> [Task goal]: Can the data below be set down again exactly, line for line?

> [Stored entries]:
*-*-*

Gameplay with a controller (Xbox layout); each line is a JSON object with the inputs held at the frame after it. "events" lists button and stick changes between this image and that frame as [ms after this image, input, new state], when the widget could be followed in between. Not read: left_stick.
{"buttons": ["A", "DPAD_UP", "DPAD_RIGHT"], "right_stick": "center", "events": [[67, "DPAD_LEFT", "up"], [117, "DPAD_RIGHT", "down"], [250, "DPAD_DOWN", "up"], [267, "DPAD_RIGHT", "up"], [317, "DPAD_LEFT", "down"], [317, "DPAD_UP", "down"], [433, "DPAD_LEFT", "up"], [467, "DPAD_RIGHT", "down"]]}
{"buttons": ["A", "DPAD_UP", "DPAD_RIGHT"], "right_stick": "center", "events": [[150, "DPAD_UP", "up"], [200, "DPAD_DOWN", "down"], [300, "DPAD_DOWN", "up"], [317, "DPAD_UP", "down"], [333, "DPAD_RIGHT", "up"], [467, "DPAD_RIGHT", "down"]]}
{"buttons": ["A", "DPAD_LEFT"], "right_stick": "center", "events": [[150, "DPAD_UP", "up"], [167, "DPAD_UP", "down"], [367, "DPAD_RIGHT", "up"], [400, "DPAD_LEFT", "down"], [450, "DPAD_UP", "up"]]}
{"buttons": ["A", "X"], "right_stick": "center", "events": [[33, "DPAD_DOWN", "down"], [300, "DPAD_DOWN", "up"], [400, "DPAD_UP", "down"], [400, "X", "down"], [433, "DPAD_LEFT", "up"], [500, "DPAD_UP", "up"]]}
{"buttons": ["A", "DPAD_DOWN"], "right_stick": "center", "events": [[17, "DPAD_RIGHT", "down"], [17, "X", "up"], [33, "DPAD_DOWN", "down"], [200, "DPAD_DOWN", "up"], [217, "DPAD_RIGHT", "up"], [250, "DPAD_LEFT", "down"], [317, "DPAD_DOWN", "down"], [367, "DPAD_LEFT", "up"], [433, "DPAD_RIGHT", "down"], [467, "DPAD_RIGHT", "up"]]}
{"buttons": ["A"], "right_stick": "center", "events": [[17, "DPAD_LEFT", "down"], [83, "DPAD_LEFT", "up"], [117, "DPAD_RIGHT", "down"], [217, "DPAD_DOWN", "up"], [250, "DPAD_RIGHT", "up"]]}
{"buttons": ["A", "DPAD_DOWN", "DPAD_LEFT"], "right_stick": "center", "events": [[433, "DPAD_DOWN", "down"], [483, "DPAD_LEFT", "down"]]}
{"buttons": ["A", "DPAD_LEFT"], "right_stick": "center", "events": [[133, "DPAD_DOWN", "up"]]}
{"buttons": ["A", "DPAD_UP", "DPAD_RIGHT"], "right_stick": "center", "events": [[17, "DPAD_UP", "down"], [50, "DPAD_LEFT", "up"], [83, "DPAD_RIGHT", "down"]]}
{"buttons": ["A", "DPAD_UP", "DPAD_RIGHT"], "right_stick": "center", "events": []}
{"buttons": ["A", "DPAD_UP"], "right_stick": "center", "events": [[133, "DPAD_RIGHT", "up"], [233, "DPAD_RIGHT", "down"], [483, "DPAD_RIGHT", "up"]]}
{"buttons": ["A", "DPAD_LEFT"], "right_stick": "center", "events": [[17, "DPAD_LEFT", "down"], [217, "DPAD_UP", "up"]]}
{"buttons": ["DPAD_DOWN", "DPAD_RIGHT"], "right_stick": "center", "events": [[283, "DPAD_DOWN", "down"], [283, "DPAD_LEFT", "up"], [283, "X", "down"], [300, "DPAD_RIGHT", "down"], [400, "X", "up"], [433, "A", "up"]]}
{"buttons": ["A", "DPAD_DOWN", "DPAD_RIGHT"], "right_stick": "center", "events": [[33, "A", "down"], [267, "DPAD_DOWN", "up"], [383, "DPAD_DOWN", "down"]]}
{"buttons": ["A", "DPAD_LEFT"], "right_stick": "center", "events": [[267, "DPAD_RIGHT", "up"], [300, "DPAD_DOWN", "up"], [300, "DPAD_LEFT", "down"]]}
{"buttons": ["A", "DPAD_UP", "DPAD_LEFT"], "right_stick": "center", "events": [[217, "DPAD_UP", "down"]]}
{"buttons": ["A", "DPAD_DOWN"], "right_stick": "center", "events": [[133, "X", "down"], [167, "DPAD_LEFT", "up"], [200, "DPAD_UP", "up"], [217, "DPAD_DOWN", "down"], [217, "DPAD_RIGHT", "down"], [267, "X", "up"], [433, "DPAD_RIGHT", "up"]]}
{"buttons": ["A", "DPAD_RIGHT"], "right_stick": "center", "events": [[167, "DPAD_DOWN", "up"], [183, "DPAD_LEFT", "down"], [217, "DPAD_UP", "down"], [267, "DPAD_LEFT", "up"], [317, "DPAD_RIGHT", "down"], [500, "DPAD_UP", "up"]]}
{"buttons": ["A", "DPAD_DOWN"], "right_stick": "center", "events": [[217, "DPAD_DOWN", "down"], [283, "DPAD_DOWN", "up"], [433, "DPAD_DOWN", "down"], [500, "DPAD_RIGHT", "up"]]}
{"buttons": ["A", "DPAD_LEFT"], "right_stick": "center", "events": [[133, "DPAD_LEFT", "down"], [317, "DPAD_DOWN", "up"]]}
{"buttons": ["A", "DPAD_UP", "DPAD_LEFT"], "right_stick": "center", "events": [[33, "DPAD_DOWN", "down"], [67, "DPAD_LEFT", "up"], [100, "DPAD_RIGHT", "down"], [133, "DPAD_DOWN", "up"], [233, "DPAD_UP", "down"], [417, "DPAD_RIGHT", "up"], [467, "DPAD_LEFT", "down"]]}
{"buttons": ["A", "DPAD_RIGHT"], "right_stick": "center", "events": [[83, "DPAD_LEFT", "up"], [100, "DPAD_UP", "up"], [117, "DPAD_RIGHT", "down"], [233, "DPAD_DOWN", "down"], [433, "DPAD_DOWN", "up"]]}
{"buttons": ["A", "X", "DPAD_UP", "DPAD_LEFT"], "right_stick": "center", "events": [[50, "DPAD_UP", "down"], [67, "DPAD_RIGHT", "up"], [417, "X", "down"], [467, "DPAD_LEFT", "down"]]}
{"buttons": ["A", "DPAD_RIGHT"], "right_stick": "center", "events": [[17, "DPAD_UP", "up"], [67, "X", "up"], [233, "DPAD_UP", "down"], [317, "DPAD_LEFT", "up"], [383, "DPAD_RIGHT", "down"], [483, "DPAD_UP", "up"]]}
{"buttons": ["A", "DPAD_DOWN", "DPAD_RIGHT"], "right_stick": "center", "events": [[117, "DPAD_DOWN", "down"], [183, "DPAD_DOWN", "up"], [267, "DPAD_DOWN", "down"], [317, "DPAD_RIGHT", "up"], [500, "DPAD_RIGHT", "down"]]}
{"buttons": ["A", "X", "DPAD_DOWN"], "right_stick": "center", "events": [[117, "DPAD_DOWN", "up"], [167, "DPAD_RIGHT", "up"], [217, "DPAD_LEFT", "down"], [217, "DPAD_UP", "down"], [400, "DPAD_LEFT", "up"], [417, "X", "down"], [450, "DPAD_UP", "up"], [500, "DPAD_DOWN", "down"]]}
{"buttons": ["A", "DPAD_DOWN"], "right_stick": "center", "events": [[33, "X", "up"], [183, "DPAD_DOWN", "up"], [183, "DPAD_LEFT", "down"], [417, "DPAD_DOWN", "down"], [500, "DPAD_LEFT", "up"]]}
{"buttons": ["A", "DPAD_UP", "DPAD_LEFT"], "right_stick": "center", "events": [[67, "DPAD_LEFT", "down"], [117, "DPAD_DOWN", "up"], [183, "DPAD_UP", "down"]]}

*-*-*

> [Solution for this problem]:
Gameplay with a controller (Xbox layout); each line is a JSON object with the inputs held at the frame after it. "events" lists button and stick changes between this image and that frame as [ms after this image, input, new state], when the widget could be followed in between. Not read: left_stick.
{"buttons": ["A", "DPAD_UP", "DPAD_RIGHT"], "right_stick": "center", "events": [[67, "DPAD_LEFT", "up"], [117, "DPAD_RIGHT", "down"], [250, "DPAD_DOWN", "up"], [267, "DPAD_RIGHT", "up"], [317, "DPAD_LEFT", "down"], [317, "DPAD_UP", "down"], [433, "DPAD_LEFT", "up"], [467, "DPAD_RIGHT", "down"]]}
{"buttons": ["A", "DPAD_UP", "DPAD_RIGHT"], "right_stick": "center", "events": [[150, "DPAD_UP", "up"], [200, "DPAD_DOWN", "down"], [300, "DPAD_DOWN", "up"], [317, "DPAD_UP", "down"], [333, "DPAD_RIGHT", "up"], [467, "DPAD_RIGHT", "down"]]}
{"buttons": ["A", "DPAD_LEFT"], "right_stick": "center", "events": [[150, "DPAD_UP", "up"], [167, "DPAD_UP", "down"], [367, "DPAD_RIGHT", "up"], [400, "DPAD_LEFT", "down"], [450, "DPAD_UP", "up"]]}
{"buttons": ["A", "X"], "right_stick": "center", "events": [[33, "DPAD_DOWN", "down"], [300, "DPAD_DOWN", "up"], [400, "DPAD_UP", "down"], [400, "X", "down"], [433, "DPAD_LEFT", "up"], [500, "DPAD_UP", "up"]]}
{"buttons": ["A", "DPAD_DOWN"], "right_stick": "center", "events": [[17, "DPAD_RIGHT", "down"], [17, "X", "up"], [33, "DPAD_DOWN", "down"], [200, "DPAD_DOWN", "up"], [217, "DPAD_RIGHT", "up"], [250, "DPAD_LEFT", "down"], [317, "DPAD_DOWN", "down"], [367, "DPAD_LEFT", "up"], [433, "DPAD_RIGHT", "down"], [467, "DPAD_RIGHT", "up"]]}
{"buttons": ["A"], "right_stick": "center", "events": [[17, "DPAD_LEFT", "down"], [83, "DPAD_LEFT", "up"], [117, "DPAD_RIGHT", "down"], [217, "DPAD_DOWN", "up"], [250, "DPAD_RIGHT", "up"]]}
{"buttons": ["A", "DPAD_DOWN", "DPAD_LEFT"], "right_stick": "center", "events": [[433, "DPAD_DOWN", "down"], [483, "DPAD_LEFT", "down"]]}
{"buttons": ["A", "DPAD_LEFT"], "right_stick": "center", "events": [[133, "DPAD_DOWN", "up"]]}
{"buttons": ["A", "DPAD_UP", "DPAD_RIGHT"], "right_stick": "center", "events": [[17, "DPAD_UP", "down"], [50, "DPAD_LEFT", "up"], [83, "DPAD_RIGHT", "down"]]}
{"buttons": ["A", "DPAD_UP", "DPAD_RIGHT"], "right_stick": "center", "events": []}
{"buttons": ["A", "DPAD_UP"], "right_stick": "center", "events": [[133, "DPAD_RIGHT", "up"], [233, "DPAD_RIGHT", "down"], [483, "DPAD_RIGHT", "up"]]}
{"buttons": ["A", "DPAD_LEFT"], "right_stick": "center", "events": [[17, "DPAD_LEFT", "down"], [217, "DPAD_UP", "up"]]}
{"buttons": ["DPAD_DOWN", "DPAD_RIGHT"], "right_stick": "center", "events": [[283, "DPAD_DOWN", "down"], [283, "DPAD_LEFT", "up"], [283, "X", "down"], [300, "DPAD_RIGHT", "down"], [400, "X", "up"], [433, "A", "up"]]}
{"buttons": ["A", "DPAD_DOWN", "DPAD_RIGHT"], "right_stick": "center", "events": [[33, "A", "down"], [267, "DPAD_DOWN", "up"], [383, "DPAD_DOWN", "down"]]}
{"buttons": ["A", "DPAD_LEFT"], "right_stick": "center", "events": [[267, "DPAD_RIGHT", "up"], [300, "DPAD_DOWN", "up"], [300, "DPAD_LEFT", "down"]]}
{"buttons": ["A", "DPAD_UP", "DPAD_LEFT"], "right_stick": "center", "events": [[217, "DPAD_UP", "down"]]}
{"buttons": ["A", "DPAD_DOWN"], "right_stick": "center", "events": [[133, "X", "down"], [167, "DPAD_LEFT", "up"], [200, "DPAD_UP", "up"], [217, "DPAD_DOWN", "down"], [217, "DPAD_RIGHT", "down"], [267, "X", "up"], [433, "DPAD_RIGHT", "up"]]}
{"buttons": ["A", "DPAD_RIGHT"], "right_stick": "center", "events": [[167, "DPAD_DOWN", "up"], [183, "DPAD_LEFT", "down"], [217, "DPAD_UP", "down"], [267, "DPAD_LEFT", "up"], [317, "DPAD_RIGHT", "down"], [500, "DPAD_UP", "up"]]}
{"buttons": ["A", "DPAD_DOWN"], "right_stick": "center", "events": [[217, "DPAD_DOWN", "down"], [283, "DPAD_DOWN", "up"], [433, "DPAD_DOWN", "down"], [500, "DPAD_RIGHT", "up"]]}
{"buttons": ["A", "DPAD_LEFT"], "right_stick": "center", "events": [[133, "DPAD_LEFT", "down"], [317, "DPAD_DOWN", "up"]]}
{"buttons": ["A", "DPAD_UP", "DPAD_LEFT"], "right_stick": "center", "events": [[33, "DPAD_DOWN", "down"], [67, "DPAD_LEFT", "up"], [100, "DPAD_RIGHT", "down"], [133, "DPAD_DOWN", "up"], [233, "DPAD_UP", "down"], [417, "DPAD_RIGHT", "up"], [467, "DPAD_LEFT", "down"]]}
{"buttons": ["A", "DPAD_RIGHT"], "right_stick": "center", "events": [[83, "DPAD_LEFT", "up"], [100, "DPAD_UP", "up"], [117, "DPAD_RIGHT", "down"], [233, "DPAD_DOWN", "down"], [433, "DPAD_DOWN", "up"]]}
{"buttons": ["A", "X", "DPAD_UP", "DPAD_LEFT"], "right_stick": "center", "events": [[50, "DPAD_UP", "down"], [67, "DPAD_RIGHT", "up"], [417, "X", "down"], [467, "DPAD_LEFT", "down"]]}
{"buttons": ["A", "DPAD_RIGHT"], "right_stick": "center", "events": [[17, "DPAD_UP", "up"], [67, "X", "up"], [233, "DPAD_UP", "down"], [317, "DPAD_LEFT", "up"], [383, "DPAD_RIGHT", "down"], [483, "DPAD_UP", "up"]]}
{"buttons": ["A", "DPAD_DOWN", "DPAD_RIGHT"], "right_stick": "center", "events": [[117, "DPAD_DOWN", "down"], [183, "DPAD_DOWN", "up"], [267, "DPAD_DOWN", "down"], [317, "DPAD_RIGHT", "up"], [500, "DPAD_RIGHT", "down"]]}
{"buttons": ["A", "X", "DPAD_DOWN"], "right_stick": "center", "events": [[117, "DPAD_DOWN", "up"], [167, "DPAD_RIGHT", "up"], [217, "DPAD_LEFT", "down"], [217, "DPAD_UP", "down"], [400, "DPAD_LEFT", "up"], [417, "X", "down"], [450, "DPAD_UP", "up"], [500, "DPAD_DOWN", "down"]]}
{"buttons": ["A", "DPAD_DOWN"], "right_stick": "center", "events": [[33, "X", "up"], [183, "DPAD_DOWN", "up"], [183, "DPAD_LEFT", "down"], [417, "DPAD_DOWN", "down"], [500, "DPAD_LEFT", "up"]]}
{"buttons": ["A", "DPAD_UP", "DPAD_LEFT"], "right_stick": "center", "events": [[67, "DPAD_LEFT", "down"], [117, "DPAD_DOWN", "up"], [183, "DPAD_UP", "down"]]}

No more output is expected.